Huia is a group of true frogs found in Southeast Asia. Many are commonly known as "torrent frogs" after their favorite habitat - small rapid-flowing mountain and hill streams -, but this name is used for many similar-looking frogs regardless of whether they are closely related. A seemingly less ambiguous name is huia frogs; however, the supposed genus seems actually to be a polyphyletic "wastebin taxon" and might contain only a fraction of the dozens of species placed here by some authors.
Several species of Amolops and Odorrana are highly convergent with Huia. O. absita for example is highly similar in habitus to the completely allopatric H. masonii. Though the latter might not be a member of Huia in the strictest sense, it is at least a very close relative.
In another incidence of convergent evolution yielding adaptation to habitat, the tadpoles of Amolops, Huia, Meristogenys as well as Rana sauteri have a raised and usually well-developed sucker on their belly. This is useful in keeping in place in rocky torrents, where these frogs grow up. But as Odorrana and Staurois from comparable habitat prove, this sucker is by no means a necessity and other means of adaptation to torrent habitat exist.
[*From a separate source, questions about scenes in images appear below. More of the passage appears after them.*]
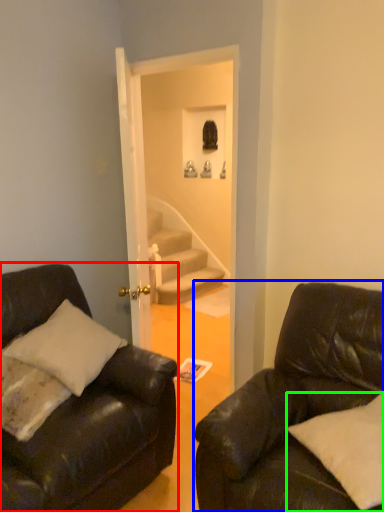
Question: Based on their relative distances, which object is nearer to studio couch (highlighted by a red box)? Choose from studio couch (highlighted by a blue box) and pillow (highlighted by a green box).

Choices:
 (A) studio couch
 (B) pillow

Answer: (A)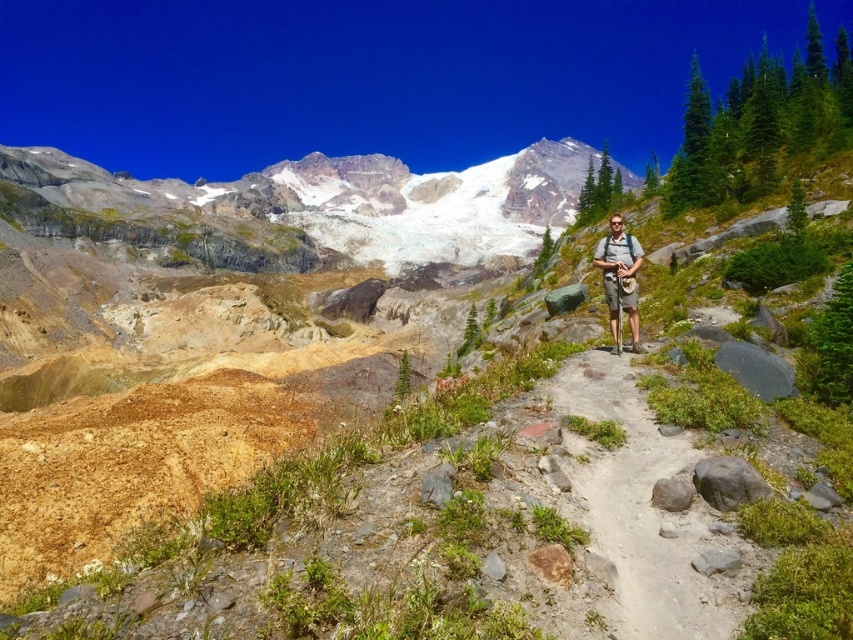
Question: Is dirt/gravel path at center smaller than gray fabric backpack at center?

Choices:
 (A) yes
 (B) no

Answer: (B)

Question: Which of the following is the closest to the observer?

Choices:
 (A) gray fabric backpack at center
 (B) dirt/gravel path at center

Answer: (B)

Question: Is dirt/gravel path at center bigger than gray fabric backpack at center?

Choices:
 (A) no
 (B) yes

Answer: (B)

Question: Does dirt/gravel path at center have a larger size compared to gray fabric backpack at center?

For as it seems, even in the revised delimitation the genus is still paraphyletic with Meristogenys. Either the latter genus is included here, or Huia is restricted to the type species (the Hole-in-the-head Frog, H. cavitympanum) and what might be its closest living relatives (e.g. an undescribed species from Sumatra), or some species of Huia - e.g. the Sumatran Torrent Frog (H. sumatrana) - are split off again. The former alternatives seem to be more advisable as long as the interrelationships of Huia and Meristogenys species as well as the closely related Clinotarsus are as badly resolved as they are at present. Meristogenys tadpoles are furthermore characterized by a split and ridged upepr lip not found in the Hole-in-the-head Frog, indicating that the genera ought to be kept separate.
New species are being discovered regularly, exacerbating the taxonomic uncertainties.